Jeanne Bloch mourut à 58 ans à Paris (18e) le 14 août, 1916 [*].
Ajout du 7 août 2012
A la faveur de notre travail sur les Chansons Illustrées, nous sommes tombés sur la relation d'un fait divers croquignolesque (paru page 15 du n° 59), que nous n'hésitons pas à vous livrer...
"UNE MATINÉE" A LA CORRECTIONNELLE
Avec la troupe de la Scala, appelée a témoigner devant la 9e Chambre, on aurait pu organiser un très joli concert.
Il s'agissait d'une de ces "causes grasses" qui sont la joie du Palais, en déridant jusqu'à messieurs les gendarmes.
Sous le titre de : LES INDISCRÉTIONS D'UNE CARAFE FRAPPÉE, le journal Le Droit esquisse la silhouette de la demanderesse :
"Mlle Jeanne Bloch, qui jouit d'une certaine réputation parmi les habitués de laScala, n'est pas non plus une inconnue pour les habitués des Chambres correctionnelles, qui se rappellent l'avoir vue jadis à l'occasion de je ne sais plus quel démêlé avec une autre artiste du même concert. L'œil un peu plus noir, la lèvre un peu plus rouge, les cheveux un peu plus blonds, la taille un peu moins mince et le nez toujours aussi parisien, la voici encore. C'est toujours la même petite femme, habile comme pas une, parait-il, à lancer le refrain gaillard, et grandement indignée de l'aventure qui, le 31 août, mit laScala sens dessus dessous."

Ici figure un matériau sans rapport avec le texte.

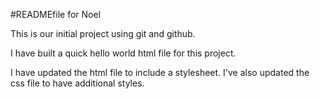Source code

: #READMEfile for Noel

This is our initial project using git and github.

I have built a quick hello world html file for this project.

I have updated the html file to include a stylesheet.
I've also updated the css file to have additional styles.
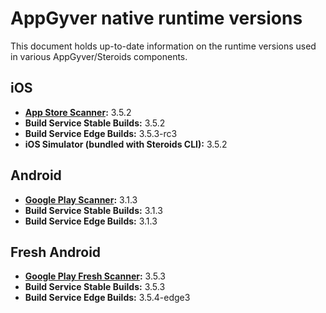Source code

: # AppGyver native runtime versions

This document holds up-to-date information on the runtime versions used in various AppGyver/Steroids components.

## iOS
* **[App Store Scanner](https://itunes.apple.com/us/app/appgyver-scanner/id575076515?mt=8):** 3.5.2
* **Build Service Stable Builds:** 3.5.2
* **Build Service Edge Builds:** 3.5.3-rc3
* **iOS Simulator (bundled with Steroids CLI):** 3.5.2

## Android
* **[Google Play Scanner](https://play.google.com/store/apps/details?id=com.appgyver.android&hl=en):** 3.1.3
* **Build Service Stable Builds:** 3.1.3
* **Build Service Edge Builds:** 3.1.3

## Fresh Android
* **[Google Play Fresh Scanner](https://play.google.com/store/apps/details?id=com.appgyver.freshandroid&hl=en):** 3.5.3
* **Build Service Stable Builds:** 3.5.3
* **Build Service Edge Builds:** 3.5.4-edge3

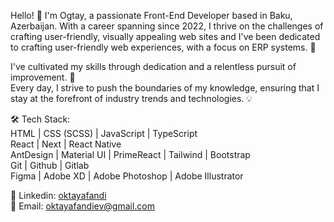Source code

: Hello! 👋 I'm Ogtay, a passionate Front-End Developer based in Baku, Azerbaijan. With a career spanning since 2022, I thrive on the challenges of crafting user-friendly, visually appealing web sites and I've been dedicated to crafting user-friendly web experiences, with a focus on ERP systems. 🚀

I've cultivated my skills through dedication and a relentless pursuit of improvement. 🎯
<br/>
Every day, I strive to push the boundaries of my knowledge, ensuring that I stay at the forefront of industry trends and technologies. 💡
<br/>

🛠️ Tech Stack:
<br/>
HTML | CSS (SCSS) | JavaScript | TypeScript
<br/>
React | Next | React Native
<br/>
AntDesign | Material UI | PrimeReact | Tailwind | Bootstrap
<br/>
Git | Github | Gitlab
<br/>
Figma | Adobe XD | Adobe Photoshop | Adobe Illustrator

💬 Linkedin: <a href="https://www.linkedin.com/in/oktayafandi/">oktayafandi</a>
<br/>
📩 Email: <a href="mailto:oktayafandiev@gmail.com">oktayafandiev@gmail.com</a>
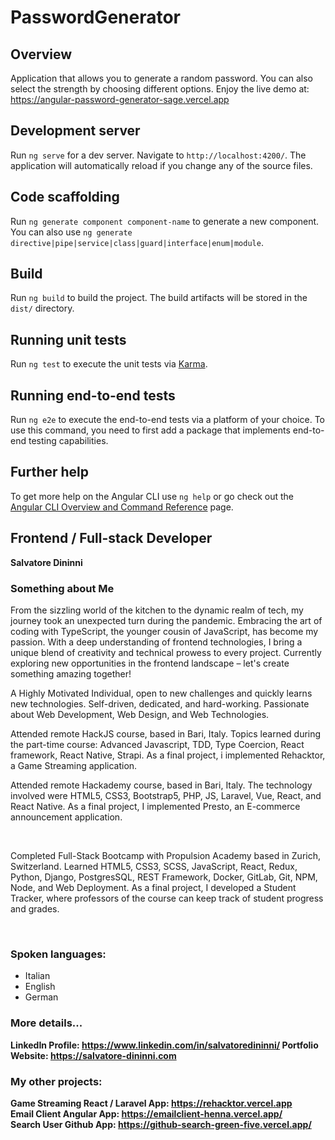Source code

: # PasswordGenerator

## Overview

Application that allows you to generate a random password. You can also select the strength by choosing different options. Enjoy the live demo at: https://angular-password-generator-sage.vercel.app 

## Development server

Run `ng serve` for a dev server. Navigate to `http://localhost:4200/`. The application will automatically reload if you change any of the source files.

## Code scaffolding

Run `ng generate component component-name` to generate a new component. You can also use `ng generate directive|pipe|service|class|guard|interface|enum|module`.

## Build

Run `ng build` to build the project. The build artifacts will be stored in the `dist/` directory.

## Running unit tests

Run `ng test` to execute the unit tests via [Karma](https://karma-runner.github.io).

## Running end-to-end tests

Run `ng e2e` to execute the end-to-end tests via a platform of your choice. To use this command, you need to first add a package that implements end-to-end testing capabilities.

## Further help

To get more help on the Angular CLI use `ng help` or go check out the [Angular CLI Overview and Command Reference](https://angular.io/cli) page.

## Frontend / Full-stack Developer
<b>Salvatore Dininni</b>

### Something about Me
<p>From the sizzling world of the kitchen to the dynamic realm of tech, my journey took an unexpected turn during the pandemic. Embracing the art of coding with TypeScript, the younger cousin of JavaScript, has become my passion. With a deep understanding of frontend technologies, I bring a unique blend of creativity and technical prowess to every project. Currently exploring new opportunities in the frontend landscape – let's create something amazing together!</p>

<p>A Highly Motivated Individual, open to new challenges and quickly learns new technologies. Self-driven, dedicated, and hard-working. Passionate about Web Development, Web Design, and Web Technologies.</p>
<p>
Attended remote HackJS course, based in Bari, Italy. Topics learned during the part-time course: Advanced Javascript, TDD, Type Coercion, React framework, React Native, Strapi. As a final project, i implemented Rehacktor, a Game Streaming application.
</p>
<p>
Attended remote Hackademy course, based in Bari, Italy. The technology involved were HTML5, CSS3, Bootstrap5, PHP, JS, Laravel, Vue, React, and React Native. As a final project, I implemented Presto, an E-commerce announcement application.
</p>
<br/>
<p>
Completed Full-Stack Bootcamp with Propulsion Academy based in Zurich, Switzerland. Learned HTML5, CSS3, SCSS, JavaScript, React, Redux, Python, Django, PostgresSQL, REST Framework, Docker, GitLab, Git, NPM, Node, and Web Deployment. As a final project, I developed a Student Tracker, where professors of the course can keep track of student progress and grades. 
</p>
<br/>
<p>

### Spoken languages: 
- Italian 
- English 
- German

### More details...
<b>LinkedIn Profile: <a href="https://www.linkedin.com/in/salvatoredininni/" >https://www.linkedin.com/in/salvatoredininni/ </a></b>
<b>Portfolio Website: <a href="https://salvatore-dininni.com/" >https://salvatore-dininni.com</a></b> 

### My other projects:
<b>Game Streaming React / Laravel App: <a href="https://rehacktor.vercel.app/" >https://rehacktor.vercel.app</a></b> 
<br>
<b>Email Client Angular App: <a href="https://emailclient-henna.vercel.app" >https://emailclient-henna.vercel.app/</a></b> 
<br>
<b>Search User Github App: <a href="https://github-search-green-five.vercel.app/">https://github-search-green-five.vercel.app/</a></b>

Ecoutons maintenant la plaignante :
- Je venais de chanter ma première chansonnette, j'en étais au troisième couplet de la seconde quand, d'une loge occupée par Mlle B. et par M. M., je reçus une pluie de bocks, verres et soucoupes. Finalement, une carafe frappée vint m'inonder et me forcer à quitter la scène pendant une quinzaine. Une robe de 400 francs, vert et or, fut perdue sans retour, etc.
Et Mlle Jeanne Bloch réclame, contre la demoiselle B. et son amant, 10 000 francs de dommages-intérêts. - Bigre !
Dénouement : - le Tribunal a condamné Mlle B. à 100 francs d'amende et à 800 francs pour les dommages.
M. M., dans les bonnes grâces duquel Mlle Bloch aurait précédé la délinquante, a été acquitté comme ayant été témérairement assigné ; l'adorée de naguère supportera les frais de son instance contre l'infidèle.
- Oh ! les hommes, s'écria Mlle Genève, ce sont eux qui ont fait les lois !
- Tout ça, ajouta Caudieux, c'est des histoires de femmes.
Mais la Scala n'en revient pas.
Blockette
Blockette
Jeanne Bloch a une sœur, également dans le métier, Fanny née le 15 janvier 1863 à Paris (4ème) et décédée à 93 ans le 18 octobre 1956 à Paris (12ème).[**]
[*] Merci à Patrick Ramseyer pour ce renseignement. [**] Merci à Claire Simon-Boidot pour ces renseignements, les petits formats, la photo de Mme Bloch en tourlourou et l'affiche en provenance de Paris MUSÉES.